N.S. Macklon, M.D., Ph.D.; B.C.J.M. Fauser, M.D., Ph.D.


Semin Reprod Med. 2005;23(3):248-256. 

In This Article

Abstract and Introduction

The tendency to delay childbirth has increased the importance of ovarian reserve as a determinant of infertility treatment outcome. In the context of assisted reproduction technology, effective strategies to overcome the impact of ovarian aging and diminished ovarian reserve on pregnancy chances remain elusive. Markers of ovarian reserve are increasingly used to aid management and counseling of these patients. Proper interpretation of currently applied hormonal markers, ultrasound parameters, and hormone challenge tests requires an understanding of what constitutes and determines ovarian reserve. This article addresses these aspects and highlights recent developments in the field.

It is now clear that diminished ovarian reserve secondary to ovarian aging is the prime cause of decreasing chances for spontaneous conception with increasing age and poor response to ovarian stimulation for assisted reproductive technologies (ART).
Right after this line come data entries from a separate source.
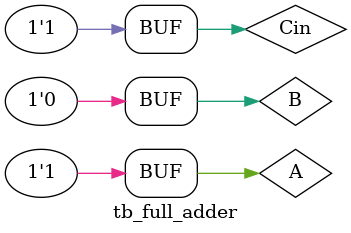
<source format=sv>
/*----------------------------------------------------------------------
TESTBENCH tb_full_adder.sv

= Purpose =
A testbench for full_adder cell.

= Description =
The stimuli generator assigns samples values to the DUT's input
and the output monitor displays the resulting DUT's output.
----------------------------------------------------------------------*/

module tb_full_adder ();

    // signal declarations
    reg A, B, Cin;
    wire Cout, Sout;

    // stimuli generation and output monitoring
    initial begin
        A = 1;
        B = 0;
        Cin = 1;
    
        $display("A    = ", A);
        $display("B    = ", B);
        $display("Cin  = ", Cin);

        #10;
        $display("Sout = ", Sout);
        $display("Cout = ", Cout);
    end

    // instance declarations
    full_adder      DUT (.A(A), .B(B), .Cin(Cin), .Sout(Sout), .Cout(Cout));

endmodule


</source>
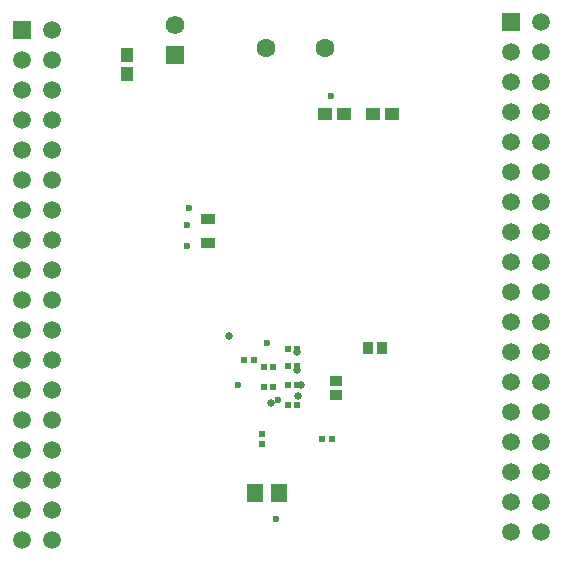
<source format=gbr>
%TF.GenerationSoftware,Altium Limited,Altium Designer,24.10.1 (45)*%
G04 Layer_Color=16711935*
%FSLAX45Y45*%
%MOMM*%
%TF.SameCoordinates,4DA1E9EC-797C-4A4C-9375-46A5AD340D12*%
%TF.FilePolarity,Negative*%
%TF.FileFunction,Soldermask,Bot*%
%TF.Part,Single*%
G01*
G75*
%TA.AperFunction,ComponentPad*%
%ADD34C,1.57000*%
%ADD35R,1.57000X1.57000*%
%TA.AperFunction,SMDPad,CuDef*%
%ADD41R,1.01213X1.20840*%
%ADD42R,1.20840X1.01213*%
%ADD43R,1.20620X0.95620*%
%ADD44R,0.52000X0.52000*%
%ADD45R,0.52000X0.52000*%
%TA.AperFunction,ComponentPad*%
%ADD59C,1.52000*%
%ADD60R,1.52000X1.52000*%
%ADD61C,1.60000*%
%TA.AperFunction,ViaPad*%
%ADD62C,0.60000*%
%ADD63C,0.65000*%
%TA.AperFunction,SMDPad,CuDef*%
%ADD64R,1.35000X1.60000*%
%ADD65R,0.95000X1.05000*%
%ADD66R,1.05000X0.95000*%
D34*
X1524000Y4660900D02*
D03*
D35*
Y4406900D02*
D03*
D41*
X1117600Y4410887D02*
D03*
Y4250513D02*
D03*
D42*
X3356787Y3911600D02*
D03*
X3196413D02*
D03*
X2950387D02*
D03*
X2790013D02*
D03*
D43*
X1803399Y3023500D02*
D03*
Y2818500D02*
D03*
D44*
X2106300Y1828800D02*
D03*
X2186300D02*
D03*
X2271400Y1600200D02*
D03*
X2351400D02*
D03*
X2271400Y1765300D02*
D03*
X2351400D02*
D03*
X2846700Y1155700D02*
D03*
X2766700D02*
D03*
X2474600Y1447800D02*
D03*
X2554600D02*
D03*
X2474600Y1612900D02*
D03*
X2554600D02*
D03*
X2474600Y1778000D02*
D03*
X2554600D02*
D03*
X2474600Y1917700D02*
D03*
X2554600D02*
D03*
D45*
X2260600Y1195700D02*
D03*
Y1115700D02*
D03*
D59*
X4622800Y368300D02*
D03*
X4368800D02*
D03*
X4622800Y622300D02*
D03*
X4368800D02*
D03*
X4622800Y876300D02*
D03*
X4368800D02*
D03*
X4622800Y1130300D02*
D03*
X4368800D02*
D03*
X4622800Y1384300D02*
D03*
X4368800D02*
D03*
X4622800Y1638300D02*
D03*
X4368800D02*
D03*
X4622800Y1892300D02*
D03*
X4368800D02*
D03*
X4622800Y2146300D02*
D03*
X4368800D02*
D03*
X4622800Y2400300D02*
D03*
X4368800D02*
D03*
X4622800Y2654300D02*
D03*
X4368800D02*
D03*
X4622800Y2908300D02*
D03*
X4368800D02*
D03*
X4622800Y3162300D02*
D03*
X4368800D02*
D03*
X4622800Y3416300D02*
D03*
X4368800D02*
D03*
X4622800Y3670300D02*
D03*
X4368800D02*
D03*
X4622800Y3924300D02*
D03*
X4368800D02*
D03*
X4622800Y4178300D02*
D03*
X4368800D02*
D03*
X4622800Y4432300D02*
D03*
X4368800D02*
D03*
X4622800Y4686300D02*
D03*
X482600Y4622800D02*
D03*
X228600Y4368800D02*
D03*
X482600D02*
D03*
X228600Y4114800D02*
D03*
X482600D02*
D03*
X228600Y3860800D02*
D03*
X482600D02*
D03*
X228600Y3606800D02*
D03*
X482600D02*
D03*
X228600Y3352800D02*
D03*
X482600D02*
D03*
X228600Y3098800D02*
D03*
X482600D02*
D03*
X228600Y2844800D02*
D03*
X482600D02*
D03*
X228600Y2590800D02*
D03*
X482600D02*
D03*
X228600Y2336800D02*
D03*
X482600D02*
D03*
X228600Y2082800D02*
D03*
X482600D02*
D03*
X228600Y1828800D02*
D03*
X482600D02*
D03*
X228600Y1574800D02*
D03*
X482600D02*
D03*
X228600Y1320800D02*
D03*
X482600D02*
D03*
X228600Y1066800D02*
D03*
X482600D02*
D03*
X228600Y812800D02*
D03*
X482600D02*
D03*
X228600Y558800D02*
D03*
X482600D02*
D03*
X228600Y304800D02*
D03*
X482600D02*
D03*
D60*
X4368800Y4686300D02*
D03*
X228600Y4622800D02*
D03*
D61*
X2287000Y4470400D02*
D03*
X2787000D02*
D03*
D62*
X2057400Y1612900D02*
D03*
X1638300Y3111500D02*
D03*
X1625600Y2794000D02*
D03*
Y2971800D02*
D03*
X2844800Y4064000D02*
D03*
X2390644Y1487422D02*
D03*
X2298700Y1968500D02*
D03*
X2374900Y482600D02*
D03*
D63*
X2550117Y1892736D02*
D03*
Y1740336D02*
D03*
X2565400Y1524000D02*
D03*
X2590800Y1612900D02*
D03*
X1981200Y2032000D02*
D03*
X2336800Y1460500D02*
D03*
D64*
X2198700Y698500D02*
D03*
X2398700D02*
D03*
D65*
X3150600Y1930400D02*
D03*
X3275600D02*
D03*
D66*
X2882900Y1526000D02*
D03*
Y1651000D02*
D03*
%TF.MD5,06659c8492bce13c21b6086bb0d9e3f2*%
M02*

</source>
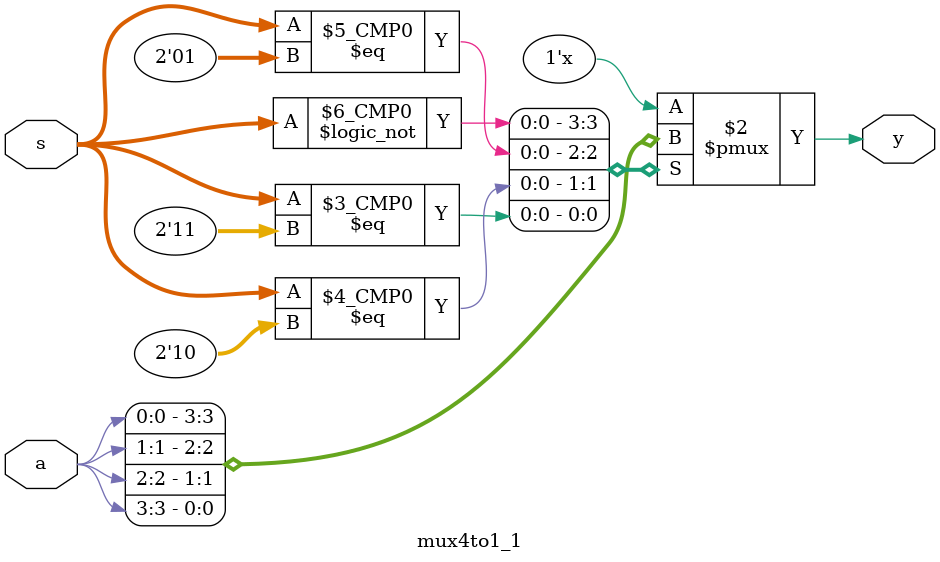
<source format=v>
module mux4to1_1(a,s,y);
    input [3:0]a;
    input [1:0]s;
    output reg y;
    always @(a or s ) 
    case(s)
    2'b00: y=a[0];
    2'b01: y=a[1];
    2'b10: y=a[2];
    2'b11: y=a[3];
    endcase
    
endmodule

</source>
The tendency seen in Western countries for couples to delay childbearing has increased the relative importance of diminished ovarian reserve as a factor determining their chance of conceiving.[1] The clinical phenomenon of poor response to ovarian stimulation due to diminished ovarian reserve is not limited to women of advanced reproductive age, however, but is also encountered in young women. The need to develop strategies designed to overcome the impact of poor response to ovarian stimulation on ART outcomes has resulted in the development of a large body of scientific literature addressing the problem, but no effective treatment. In recent years several markers of ovarian reserve have been proposed and adopted into clinical practice to aid counseling and management. Increasing knowledge about the factors that control follicle development and atresia are challenging current concepts of ovarian reserve and promise new avenues for therapeutic intervention.